▶ Document section
◆ ◆ ◆ ◆ ◆ ◆ ◆
2. The copy of the enquiry report was given to the second petitioner to which he submitted a reply on 4th May, 1992, being his explanation to the comments of the enquiry officer. The disciplinary authority, second respondent, disagreed with the report of the Enquiry Officer and held that the second petitioner was guilty of the article of charges and vide their letter dated 19th May,1992, directed recovery of the amount from the second petitioner. It will be useful to refer to the relevant part of this order:
AND WHEREAS on careful consideration of the Inquiry Report, submission on Inquiry Report, evidence on record and also after taking into account all the facts and circumstances of the case and application of his mind, the undersigned does not agree with the findings of the Inquiry Officer that the charges framed against Shri Halarnekar are not proved or some of them partially proved. A statement of the findings of the undersigned together with brief reasons for disagreement with the findings of the Inquiring Authority on the charges is enclosed as required under Regulation 61 of the FCI (Staff) Regulations, 1971.
NOW THEREFORE, the undersigned, having been satisfied that the charges framed against Shri Halarnekar are established, feels that an extreme penalty of removal from service is not called for in view of his past record. As such having taken lenient view, in exercise of powers conferred on him by Regulation 59 of FCI (Staff) Regulations, 1971, hereby imposes a penalty of recovery of the loss sustained by the Corporation to the extent of Rs. 34,978.00 (Rupees Thirty four thousand Nine hundred seventy eight only) from the said Shri J.J. Halarnekar, Assistant Grade I (Depot).
Sd/- (P.M. Khedkar) Senior Regional Manager, Maharashtra.
3. Against this order, the petitioner filed an appeal before the third respondent and vide order dated 1st October,1992, the third respondent confirmed the order passed by second respondent and rejected the appeal, resulting in filing of the present writ petition.
4. The contention raised on behalf of the petitioners is that the impugned order is arbitrary and discriminatory inasmuch as the other person, M.A. Saraf, who was looking after the affairs of the godown and was equally responsible for the faults which have been attributed, no action has been taken against him, while the petitioner has been punished. The other contention raised is that the disciplinary proceedings have been taken after an inordinate delay and this has caused serious prejudice to the second petitioner. Lastly, the disciplinary authority differed with the findings recorded by the Enquiry Officer and second petitioner was not granted any opportunity to put forward his case in relation to the grounds of disagreement stated by the disciplinary authority which were communicated to him only after passing of the impugned order. Thus, according to the second petitioner, the disciplinary authority and the appellate authority have failed to exercise the power in accordance with law.
◆ ◆ ◆ ◆ ◆ ◆ ◆
▶ Data extract
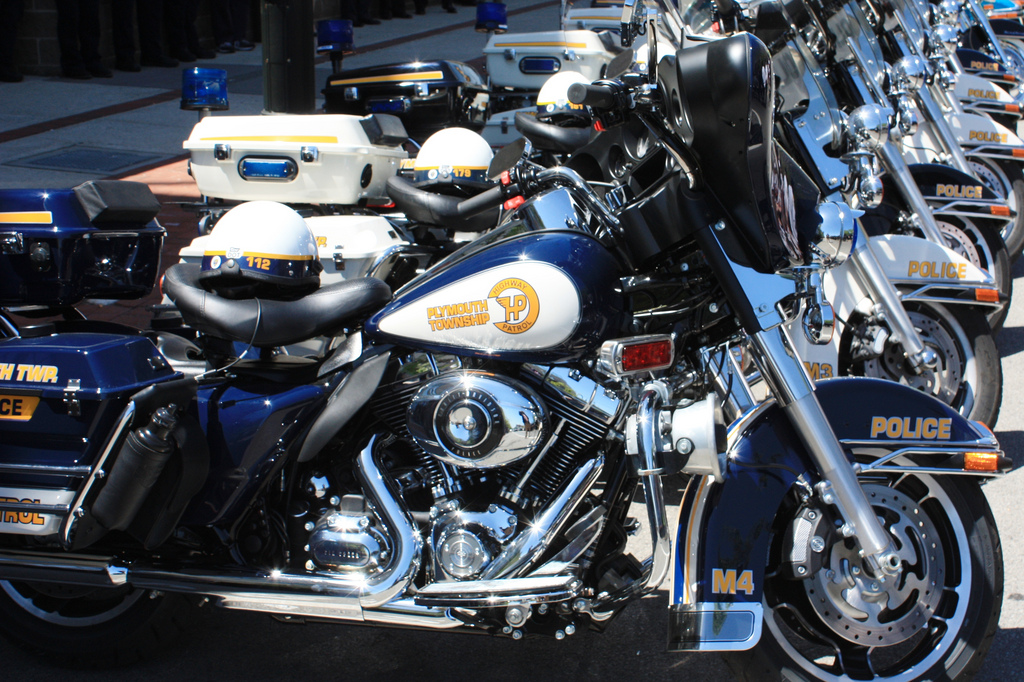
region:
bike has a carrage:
◆ ◆ ◆ ◆ ◆ ◆ ◆
▶ Requirements
1) Do these statements agree with the excerpt on the disciplinary case against Shri Halarnekar? Answer yes or no for each and quote the deciding words. (a) The disciplinary authority accepted the Enquiry Officer's findings. (b) The penalty imposed was removal from service. (c) The third respondent rejected the appeal.
2) Resume the excerpt on the disciplinary case against Shri Halarnekar, starting after its last sentence.

▶ The replies
1)
(a) No: "the undersigned does not agree with the findings of the Inquiry Officer"
(b) No: "feels that an extreme penalty of removal from service is not called for in view of his past record"
(c) Yes: "the third respondent confirmed the order passed by second respondent and rejected the appeal"

2)
5. The facts are hardly in controversy. In the present case the stand taken by the respondents is that action has been taken against Mr. Saraf in accordance with law and he has also been punished. According to them, the order does not suffer from any infirmity of law or of jurisdiction by the competent authority. In fact, the order passed by the appellate authority dated 1st October,1992, has fully dealt with the contentions raised and as such no prejudice has been caused to the second petitioner.
6. As far as the first ground taken by the second petitioner questioning the correctness of the impugned order on the basis of discrimination and arbitrariness is concerned, the same is without any merit. The respondents have specifically stated that disciplinary action was taken against the erring officers including Mr. Saraf and he was also punished in accordance with law. In the face of this, this argument has to be noticed only to be rejected. As far as the question of delay is concerned, there is no dispute before us that the loss of grain statement was prepared in July, 1986, while the proceedings have been initiated by service of a chargesheet on the petitioner in December, 1990. There is a delay of four and half years in serving the chargesheet upon the second petitioner and no reason whatsoever has been given in the counter affidavit to explain the causes for such delay and as to how the department came to know of the irregularities stated and which, upon normal exercise of power and supervision, could not be detected in the year 1986 itself when the inventory was prepared. Normally, delay by itself uncoupled with the element of prejudice may not be sufficient for vitiating departmental proceedings but where there is an undue and unexplained delay even in commencement of departmental proceedings, it could not be very fair to an employee. He may suffer an apparent prejudice being unable to meet the evidence produced during the departmental enquiry. However, we are not inclined to quash the departmental proceedings on this ground itself. All we wish to notice is that there has been an undue delay in initiation of the departmental proceedings and to some extent it has affected the right of the petitioner.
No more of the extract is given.